* **HOW TO COMPLETE THIS TASK**
Copy every record below line for line, with each line exactly as it stands.

-*-

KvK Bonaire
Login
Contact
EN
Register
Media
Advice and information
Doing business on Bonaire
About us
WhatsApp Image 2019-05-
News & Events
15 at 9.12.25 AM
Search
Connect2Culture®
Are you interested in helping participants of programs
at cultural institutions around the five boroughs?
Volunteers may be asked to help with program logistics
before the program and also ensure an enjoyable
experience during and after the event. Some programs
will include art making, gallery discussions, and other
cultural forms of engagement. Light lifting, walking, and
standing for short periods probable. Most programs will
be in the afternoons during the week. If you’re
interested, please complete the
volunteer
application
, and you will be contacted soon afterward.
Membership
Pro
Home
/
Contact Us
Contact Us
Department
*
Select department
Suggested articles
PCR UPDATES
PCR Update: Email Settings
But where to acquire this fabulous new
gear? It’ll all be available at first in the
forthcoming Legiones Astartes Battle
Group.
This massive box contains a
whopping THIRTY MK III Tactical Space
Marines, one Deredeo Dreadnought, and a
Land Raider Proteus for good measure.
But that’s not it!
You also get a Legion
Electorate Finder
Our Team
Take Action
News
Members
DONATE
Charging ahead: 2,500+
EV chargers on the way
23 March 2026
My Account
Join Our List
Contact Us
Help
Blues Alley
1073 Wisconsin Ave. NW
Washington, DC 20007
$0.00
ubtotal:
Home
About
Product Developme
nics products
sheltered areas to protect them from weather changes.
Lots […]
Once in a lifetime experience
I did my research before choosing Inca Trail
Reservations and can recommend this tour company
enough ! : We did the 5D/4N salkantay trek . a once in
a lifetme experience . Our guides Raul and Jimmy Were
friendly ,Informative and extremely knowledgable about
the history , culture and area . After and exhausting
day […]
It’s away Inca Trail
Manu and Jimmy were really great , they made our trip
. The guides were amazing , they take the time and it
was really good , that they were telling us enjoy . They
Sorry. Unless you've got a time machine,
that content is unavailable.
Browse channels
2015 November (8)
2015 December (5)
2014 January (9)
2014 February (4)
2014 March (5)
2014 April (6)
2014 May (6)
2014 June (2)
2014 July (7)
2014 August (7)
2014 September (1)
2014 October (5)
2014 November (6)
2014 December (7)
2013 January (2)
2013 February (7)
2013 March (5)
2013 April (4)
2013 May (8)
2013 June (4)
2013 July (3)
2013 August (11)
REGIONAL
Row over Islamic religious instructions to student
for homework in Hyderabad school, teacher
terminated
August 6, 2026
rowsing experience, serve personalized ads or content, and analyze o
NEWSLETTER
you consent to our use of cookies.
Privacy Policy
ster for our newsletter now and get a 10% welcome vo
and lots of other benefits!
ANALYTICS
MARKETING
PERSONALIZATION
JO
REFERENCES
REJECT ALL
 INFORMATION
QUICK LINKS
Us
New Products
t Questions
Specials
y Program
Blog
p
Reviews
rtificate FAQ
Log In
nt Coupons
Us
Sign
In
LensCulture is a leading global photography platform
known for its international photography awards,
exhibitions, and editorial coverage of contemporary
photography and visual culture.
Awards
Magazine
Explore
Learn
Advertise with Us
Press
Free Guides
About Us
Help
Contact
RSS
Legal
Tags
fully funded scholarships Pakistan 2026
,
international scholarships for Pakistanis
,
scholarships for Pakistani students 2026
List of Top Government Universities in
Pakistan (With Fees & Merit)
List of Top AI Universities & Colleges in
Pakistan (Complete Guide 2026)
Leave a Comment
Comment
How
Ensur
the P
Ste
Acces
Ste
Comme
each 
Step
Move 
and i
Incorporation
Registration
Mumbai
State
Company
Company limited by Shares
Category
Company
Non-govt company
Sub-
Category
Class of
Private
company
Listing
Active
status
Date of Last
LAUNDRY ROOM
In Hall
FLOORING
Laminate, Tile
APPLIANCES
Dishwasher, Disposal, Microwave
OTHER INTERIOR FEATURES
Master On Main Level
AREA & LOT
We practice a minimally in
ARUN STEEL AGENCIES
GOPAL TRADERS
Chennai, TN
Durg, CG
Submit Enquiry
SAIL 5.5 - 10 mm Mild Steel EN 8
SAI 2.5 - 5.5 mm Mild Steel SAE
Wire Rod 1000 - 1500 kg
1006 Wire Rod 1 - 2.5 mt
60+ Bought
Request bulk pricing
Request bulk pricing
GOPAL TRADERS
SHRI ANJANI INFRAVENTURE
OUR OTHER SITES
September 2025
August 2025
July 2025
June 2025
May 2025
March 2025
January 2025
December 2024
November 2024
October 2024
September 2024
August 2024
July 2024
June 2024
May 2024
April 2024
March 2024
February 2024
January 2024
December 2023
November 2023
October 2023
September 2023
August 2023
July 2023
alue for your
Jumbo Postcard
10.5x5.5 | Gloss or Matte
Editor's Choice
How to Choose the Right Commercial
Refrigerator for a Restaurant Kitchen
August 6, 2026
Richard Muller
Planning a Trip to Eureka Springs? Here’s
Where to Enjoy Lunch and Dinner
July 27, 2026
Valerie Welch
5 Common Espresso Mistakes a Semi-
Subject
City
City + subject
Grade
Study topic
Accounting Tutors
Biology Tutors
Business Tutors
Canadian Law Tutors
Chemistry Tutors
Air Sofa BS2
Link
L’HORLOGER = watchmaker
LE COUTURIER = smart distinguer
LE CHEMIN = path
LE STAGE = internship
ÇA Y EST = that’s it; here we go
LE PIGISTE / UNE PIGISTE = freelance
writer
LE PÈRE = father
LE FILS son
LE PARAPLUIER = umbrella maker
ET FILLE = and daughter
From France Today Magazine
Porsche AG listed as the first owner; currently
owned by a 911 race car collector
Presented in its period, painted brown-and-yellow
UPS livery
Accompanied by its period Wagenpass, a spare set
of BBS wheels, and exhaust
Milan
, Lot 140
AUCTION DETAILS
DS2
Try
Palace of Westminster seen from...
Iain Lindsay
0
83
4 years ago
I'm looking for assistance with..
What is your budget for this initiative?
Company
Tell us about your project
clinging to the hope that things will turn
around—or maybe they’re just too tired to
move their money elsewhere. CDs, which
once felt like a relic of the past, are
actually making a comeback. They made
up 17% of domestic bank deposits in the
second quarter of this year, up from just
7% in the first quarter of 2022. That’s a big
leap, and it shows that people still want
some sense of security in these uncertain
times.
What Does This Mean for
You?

-*-

* **SOLUTION FOR THIS EXERCISE**
KvK Bonaire
Login
Contact
EN
Register
Media
Advice and information
Doing business on Bonaire
About us
WhatsApp Image 2019-05-
News & Events
15 at 9.12.25 AM
Search
Connect2Culture®
Are you interested in helping participants of programs
at cultural institutions around the five boroughs?
Volunteers may be asked to help with program logistics
before the program and also ensure an enjoyable
experience during and after the event. Some programs
will include art making, gallery discussions, and other
cultural forms of engagement. Light lifting, walking, and
standing for short periods probable. Most programs will
be in the afternoons during the week. If you’re
interested, please complete the
volunteer
application
, and you will be contacted soon afterward.
Membership
Pro
Home
/
Contact Us
Contact Us
Department
*
Select department
Suggested articles
PCR UPDATES
PCR Update: Email Settings
But where to acquire this fabulous new
gear? It’ll all be available at first in the
forthcoming Legiones Astartes Battle
Group.
This massive box contains a
whopping THIRTY MK III Tactical Space
Marines, one Deredeo Dreadnought, and a
Land Raider Proteus for good measure.
But that’s not it!
You also get a Legion
Electorate Finder
Our Team
Take Action
News
Members
DONATE
Charging ahead: 2,500+
EV chargers on the way
23 March 2026
My Account
Join Our List
Contact Us
Help
Blues Alley
1073 Wisconsin Ave. NW
Washington, DC 20007
$0.00
ubtotal:
Home
About
Product Developme
nics products
sheltered areas to protect them from weather changes.
Lots […]
Once in a lifetime experience
I did my research before choosing Inca Trail
Reservations and can recommend this tour company
enough ! : We did the 5D/4N salkantay trek . a once in
a lifetme experience . Our guides Raul and Jimmy Were
friendly ,Informative and extremely knowledgable about
the history , culture and area . After and exhausting
day […]
It’s away Inca Trail
Manu and Jimmy were really great , they made our trip
. The guides were amazing , they take the time and it
was really good , that they were telling us enjoy . They
Sorry. Unless you've got a time machine,
that content is unavailable.
Browse channels
2015 November (8)
2015 December (5)
2014 January (9)
2014 February (4)
2014 March (5)
2014 April (6)
2014 May (6)
2014 June (2)
2014 July (7)
2014 August (7)
2014 September (1)
2014 October (5)
2014 November (6)
2014 December (7)
2013 January (2)
2013 February (7)
2013 March (5)
2013 April (4)
2013 May (8)
2013 June (4)
2013 July (3)
2013 August (11)
REGIONAL
Row over Islamic religious instructions to student
for homework in Hyderabad school, teacher
terminated
August 6, 2026
rowsing experience, serve personalized ads or content, and analyze o
NEWSLETTER
you consent to our use of cookies.
Privacy Policy
ster for our newsletter now and get a 10% welcome vo
and lots of other benefits!
ANALYTICS
MARKETING
PERSONALIZATION
JO
REFERENCES
REJECT ALL
 INFORMATION
QUICK LINKS
Us
New Products
t Questions
Specials
y Program
Blog
p
Reviews
rtificate FAQ
Log In
nt Coupons
Us
Sign
In
LensCulture is a leading global photography platform
known for its international photography awards,
exhibitions, and editorial coverage of contemporary
photography and visual culture.
Awards
Magazine
Explore
Learn
Advertise with Us
Press
Free Guides
About Us
Help
Contact
RSS
Legal
Tags
fully funded scholarships Pakistan 2026
,
international scholarships for Pakistanis
,
scholarships for Pakistani students 2026
List of Top Government Universities in
Pakistan (With Fees & Merit)
List of Top AI Universities & Colleges in
Pakistan (Complete Guide 2026)
Leave a Comment
Comment
How
Ensur
the P
Ste
Acces
Ste
Comme
each 
Step
Move 
and i
Incorporation
Registration
Mumbai
State
Company
Company limited by Shares
Category
Company
Non-govt company
Sub-
Category
Class of
Private
company
Listing
Active
status
Date of Last
LAUNDRY ROOM
In Hall
FLOORING
Laminate, Tile
APPLIANCES
Dishwasher, Disposal, Microwave
OTHER INTERIOR FEATURES
Master On Main Level
AREA & LOT
We practice a minimally in
ARUN STEEL AGENCIES
GOPAL TRADERS
Chennai, TN
Durg, CG
Submit Enquiry
SAIL 5.5 - 10 mm Mild Steel EN 8
SAI 2.5 - 5.5 mm Mild Steel SAE
Wire Rod 1000 - 1500 kg
1006 Wire Rod 1 - 2.5 mt
60+ Bought
Request bulk pricing
Request bulk pricing
GOPAL TRADERS
SHRI ANJANI INFRAVENTURE
OUR OTHER SITES
September 2025
August 2025
July 2025
June 2025
May 2025
March 2025
January 2025
December 2024
November 2024
October 2024
September 2024
August 2024
July 2024
June 2024
May 2024
April 2024
March 2024
February 2024
January 2024
December 2023
November 2023
October 2023
September 2023
August 2023
July 2023
alue for your
Jumbo Postcard
10.5x5.5 | Gloss or Matte
Editor's Choice
How to Choose the Right Commercial
Refrigerator for a Restaurant Kitchen
August 6, 2026
Richard Muller
Planning a Trip to Eureka Springs? Here’s
Where to Enjoy Lunch and Dinner
July 27, 2026
Valerie Welch
5 Common Espresso Mistakes a Semi-
Subject
City
City + subject
Grade
Study topic
Accounting Tutors
Biology Tutors
Business Tutors
Canadian Law Tutors
Chemistry Tutors
Air Sofa BS2
Link
L’HORLOGER = watchmaker
LE COUTURIER = smart distinguer
LE CHEMIN = path
LE STAGE = internship
ÇA Y EST = that’s it; here we go
LE PIGISTE / UNE PIGISTE = freelance
writer
LE PÈRE = father
LE FILS son
LE PARAPLUIER = umbrella maker
ET FILLE = and daughter
From France Today Magazine
Porsche AG listed as the first owner; currently
owned by a 911 race car collector
Presented in its period, painted brown-and-yellow
UPS livery
Accompanied by its period Wagenpass, a spare set
of BBS wheels, and exhaust
Milan
, Lot 140
AUCTION DETAILS
DS2
Try
Palace of Westminster seen from...
Iain Lindsay
0
83
4 years ago
I'm looking for assistance with..
What is your budget for this initiative?
Company
Tell us about your project
clinging to the hope that things will turn
around—or maybe they’re just too tired to
move their money elsewhere. CDs, which
once felt like a relic of the past, are
actually making a comeback. They made
up 17% of domestic bank deposits in the
second quarter of this year, up from just
7% in the first quarter of 2022. That’s a big
leap, and it shows that people still want
some sense of security in these uncertain
times.
What Does This Mean for
You?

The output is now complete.